Dille arranged to have Nowlan rewrite his stories as a comic strip, changed the name of the main character to "Buck" and convinced Calkins that he wanted to draw "Buck Rogers in the 25th Century" rather than the caveman and dinosaur strip that Calkins was eager to draw. Later, the caucasians defeat the Han and sign a treaty and they start travelling to places like Mars, Venus, etc. One of their big villains were the "Tigermen of Mars" who apparently made it into the 80s TV show as well. The Tigermen were like Klingons in behavior. I have a huge collection of reprints of the old strips.

There were apparently different lines of products that were released through different companies and various labyrynthian do not compete clauses ... so Nowlan and Calkins could release a book of original non-comic strip material (i.e.: coloring books or illustrated story books) through another publisher, but if they wanted to release a comic strip, it had to be through Dille's organization.

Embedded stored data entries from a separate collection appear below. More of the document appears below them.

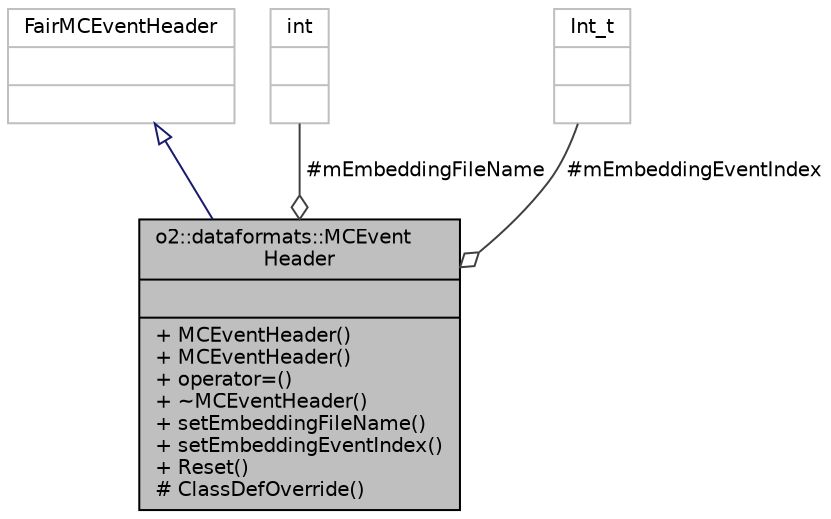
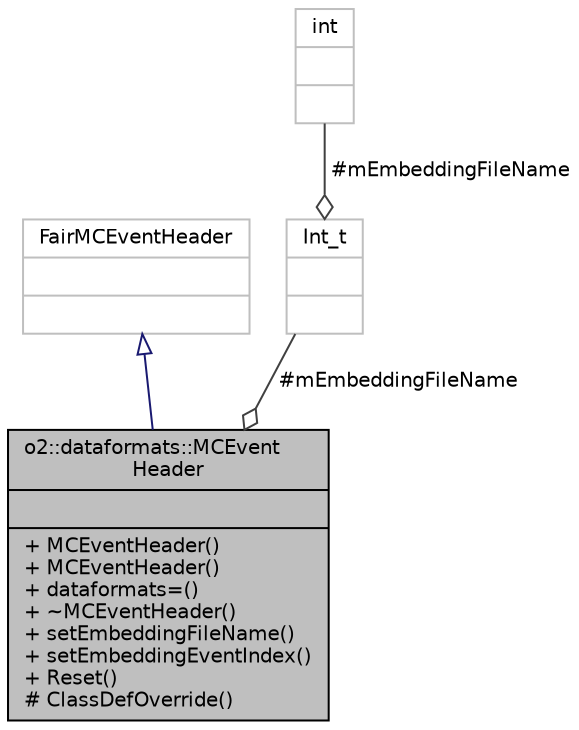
  digraph {
    node [color=grey75 fontname=Helvetica fontsize=10 shape=record]
    edge [color=grey25 fontname=Helvetica fontsize=10 labelfontname=Helvetica labelfontsize=10 style=solid arrowhead=odiamond]
-   n1 [color=black fillcolor=grey75 fontcolor=black height=0.2 label="{o2::dataformats::MCEvent\lHeader\n||+ MCEventHeader()\l+ MCEventHeader()\l+ operator=()\l+ ~MCEventHeader()\l+ setEmbeddingFileName()\l+ setEmbeddingEventIndex()\l+ Reset()\l# ClassDefOverride()\l}" style=filled width=0.4]
+   n1 [color=black fillcolor=grey75 fontcolor=black height=0.2 label="{o2::dataformats::MCEvent\lHeader\n||+ MCEventHeader()\l+ MCEventHeader()\l+ dataformats=()\l+ ~MCEventHeader()\l+ setEmbeddingFileName()\l+ setEmbeddingEventIndex()\l+ Reset()\l# ClassDefOverride()\l}" style=filled width=0.4]
    n2 [height=0.2 label="{FairMCEventHeader\n||}" width=0.4]
    n3 [height=0.2 label="{int\n||}" width=0.4]
    n4 [height=0.2 label="{Int_t\n||}" width=0.4]
    n2 -> n1 [arrowtail=onormal color=midnightblue dir=back arrowhead=""]
-   n3 -> n1 [label=" #mEmbeddingFileName"]
-   n4 -> n1 [label=" #mEmbeddingEventIndex"]
+   n3 -> n4 [label=" #mEmbeddingFileName"]
+   n4 -> n1 [label=" #mEmbeddingFileName"]
  }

I don't know how Calkins and Nowlan felt about the deal, but to say that Dille "created" Buck Rogers as a comic strip and brought it to the public is probably as accurate a description as any. Nowlan wrote the short stories that Dille told him to 'recycle' into the first few years of the comic strip and Dille convinced Calkins to draw men and women with air ships and distintigrator pistols instead of dinosaurs and cro-magnons. Dille then got the strip into every newspaper he could and the popularity of the character took off.